Anabel Hernández, a Mexican investigative journalist who has reported extensively on the alleged ties between García Luna and drug traffickers, found in his arrest some vindication of her work.

“There was not a war against drugs per se, but rather a war between cartels in which the federal government picked a side and protected the Sinaloa Cartel, which only meant more violence for society and more power to the cartel,” Hernández said in an interview.

But for her, the indictment and arrest — in a foreign country — also reaffirmed her abiding frustration with the weaknesses of the Mexican state.

“It reflects the immaturity of the Mexican political system, the lack of autonomy and inefficiency of the Mexican justice system,” she said.

Some delighted in the news with a certain schadenfreude. In office, García Luna was hungry for media attention. Federal agents under his command once staged the arrest of a suspected kidnapper, and the liberation of three hostages, for broadcast on national television. He also enjoyed parading suspects before reporters and posing them with the piles of weapons and drugs impounded during their arrests.

“For poetic justice, I would very much have liked a live television transmission of the detention of García Luna,” Leonardo Núñez González, a political analyst in Mexico City, wrote on Twitter. “But these things only happen in places like Mexico.”

Many close associates of García Luna have largely kept quiet since the news of his indictment broke, as observers have speculated whether he has information that could lead to further indictments of former officials, not only in Mexico but also in the United States, which worked closely with García Luna during his years in government.

Some observers were quick to point an accusatory finger at Calderón, saying that if his chief security minister had been working hand-in-hand with the Sinaloa Cartel, and getting huge payments for his efforts, then the president had to have known.

“This indictment discredits the whole Calderón presidential term for a lot of people,” said López-Aranda, who served as García Luna’s spokesman at the Public Security Ministry for less than a year.
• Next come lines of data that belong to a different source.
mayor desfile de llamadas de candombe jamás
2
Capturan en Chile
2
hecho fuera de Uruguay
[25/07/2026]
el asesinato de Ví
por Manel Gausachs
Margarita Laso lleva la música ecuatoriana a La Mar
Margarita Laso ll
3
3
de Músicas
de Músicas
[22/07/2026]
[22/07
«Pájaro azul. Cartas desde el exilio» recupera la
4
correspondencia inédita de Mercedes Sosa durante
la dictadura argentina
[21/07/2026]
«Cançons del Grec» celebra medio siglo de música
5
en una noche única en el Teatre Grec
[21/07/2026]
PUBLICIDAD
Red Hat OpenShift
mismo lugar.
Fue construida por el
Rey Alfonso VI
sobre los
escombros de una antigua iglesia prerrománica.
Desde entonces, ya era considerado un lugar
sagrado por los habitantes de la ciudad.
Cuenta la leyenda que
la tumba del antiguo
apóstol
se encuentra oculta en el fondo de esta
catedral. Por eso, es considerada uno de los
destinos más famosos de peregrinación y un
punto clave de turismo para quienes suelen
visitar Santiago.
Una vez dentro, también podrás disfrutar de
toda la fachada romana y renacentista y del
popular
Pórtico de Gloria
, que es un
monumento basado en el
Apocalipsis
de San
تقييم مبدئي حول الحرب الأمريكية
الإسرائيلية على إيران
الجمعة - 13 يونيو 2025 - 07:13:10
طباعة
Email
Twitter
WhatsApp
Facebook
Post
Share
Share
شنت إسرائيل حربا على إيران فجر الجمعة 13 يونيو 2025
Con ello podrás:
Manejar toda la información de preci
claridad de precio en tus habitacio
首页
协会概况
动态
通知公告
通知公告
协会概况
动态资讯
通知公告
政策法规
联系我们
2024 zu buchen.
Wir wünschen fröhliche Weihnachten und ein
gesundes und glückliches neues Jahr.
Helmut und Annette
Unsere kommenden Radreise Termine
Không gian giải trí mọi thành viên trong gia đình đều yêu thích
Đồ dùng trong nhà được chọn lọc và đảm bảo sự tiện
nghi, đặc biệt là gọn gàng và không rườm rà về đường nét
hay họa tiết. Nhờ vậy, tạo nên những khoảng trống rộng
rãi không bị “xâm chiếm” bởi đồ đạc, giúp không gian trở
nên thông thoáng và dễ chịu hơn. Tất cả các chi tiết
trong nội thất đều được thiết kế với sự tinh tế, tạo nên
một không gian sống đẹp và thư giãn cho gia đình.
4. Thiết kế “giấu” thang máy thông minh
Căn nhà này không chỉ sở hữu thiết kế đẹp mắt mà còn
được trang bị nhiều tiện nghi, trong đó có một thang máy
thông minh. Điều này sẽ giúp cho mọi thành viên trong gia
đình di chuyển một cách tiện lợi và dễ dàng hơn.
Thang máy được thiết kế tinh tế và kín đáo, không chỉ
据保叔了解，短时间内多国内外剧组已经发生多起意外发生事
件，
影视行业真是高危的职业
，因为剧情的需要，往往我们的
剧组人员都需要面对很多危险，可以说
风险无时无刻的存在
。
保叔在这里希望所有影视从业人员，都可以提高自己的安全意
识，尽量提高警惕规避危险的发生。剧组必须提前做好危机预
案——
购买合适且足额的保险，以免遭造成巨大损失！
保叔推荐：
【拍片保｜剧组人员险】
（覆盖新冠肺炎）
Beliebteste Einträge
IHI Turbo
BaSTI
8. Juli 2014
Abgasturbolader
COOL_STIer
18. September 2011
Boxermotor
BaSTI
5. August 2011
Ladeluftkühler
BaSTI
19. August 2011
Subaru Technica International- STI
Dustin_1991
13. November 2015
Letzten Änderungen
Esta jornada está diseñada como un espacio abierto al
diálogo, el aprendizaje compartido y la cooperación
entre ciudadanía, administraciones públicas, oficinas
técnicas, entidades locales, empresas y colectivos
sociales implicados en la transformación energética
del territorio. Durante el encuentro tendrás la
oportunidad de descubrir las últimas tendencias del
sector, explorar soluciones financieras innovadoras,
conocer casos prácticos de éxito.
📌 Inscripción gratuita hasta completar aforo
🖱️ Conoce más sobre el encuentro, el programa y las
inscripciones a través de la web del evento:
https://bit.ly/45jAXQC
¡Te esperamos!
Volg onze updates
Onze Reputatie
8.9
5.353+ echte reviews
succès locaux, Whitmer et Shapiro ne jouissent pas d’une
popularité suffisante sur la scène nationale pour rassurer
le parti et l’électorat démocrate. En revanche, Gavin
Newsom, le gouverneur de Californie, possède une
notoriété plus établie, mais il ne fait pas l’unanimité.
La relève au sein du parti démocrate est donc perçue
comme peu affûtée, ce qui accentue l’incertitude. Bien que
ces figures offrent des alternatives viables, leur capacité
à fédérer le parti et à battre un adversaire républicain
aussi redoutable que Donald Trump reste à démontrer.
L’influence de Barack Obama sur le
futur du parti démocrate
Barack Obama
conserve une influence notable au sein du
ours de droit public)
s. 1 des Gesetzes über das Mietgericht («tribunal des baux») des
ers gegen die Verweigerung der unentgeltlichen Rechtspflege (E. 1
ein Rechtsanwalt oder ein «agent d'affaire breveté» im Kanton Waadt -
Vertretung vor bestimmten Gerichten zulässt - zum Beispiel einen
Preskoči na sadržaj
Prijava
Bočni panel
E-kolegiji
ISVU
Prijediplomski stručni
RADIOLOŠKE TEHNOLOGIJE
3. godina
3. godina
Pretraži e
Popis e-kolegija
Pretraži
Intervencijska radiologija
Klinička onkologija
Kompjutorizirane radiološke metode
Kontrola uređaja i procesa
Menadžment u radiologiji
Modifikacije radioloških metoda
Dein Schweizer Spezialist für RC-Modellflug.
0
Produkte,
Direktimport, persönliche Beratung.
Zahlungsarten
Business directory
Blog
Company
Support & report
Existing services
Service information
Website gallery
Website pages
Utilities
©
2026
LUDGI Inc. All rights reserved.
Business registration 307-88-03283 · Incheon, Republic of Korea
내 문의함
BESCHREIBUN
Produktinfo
For supporters of López Obrador, he added, “Christmas came early. Christmas for the next five years came early.”

Calderón, who was not accused of any wrongdoing in the US indictment, said on Twitter: “My posture is always in favor of justice and the law.” But if the charges against García Luna were true, he wrote, it would be “a serious violation of the confidence entrusted in him.”

Guillermo Valdés, who ran CISEN, a national security intelligence agency, during Calderón’s term, cautioned that even if García Luna were to be found guilty of the charges he faces, the entire government should not be implicated.

“This would be a major blow to the Calderón administration, having a corrupt secretary of public security,” he said. But, he continued, “you simply cannot conclude that because of one corrupt government official, the rest of the government were obedient to the corrupt.”

“It will be very sad to realise that you worked with a two-faced official,” he added. “And in that case we will have to admit that it was a monumental mistake to keep him.”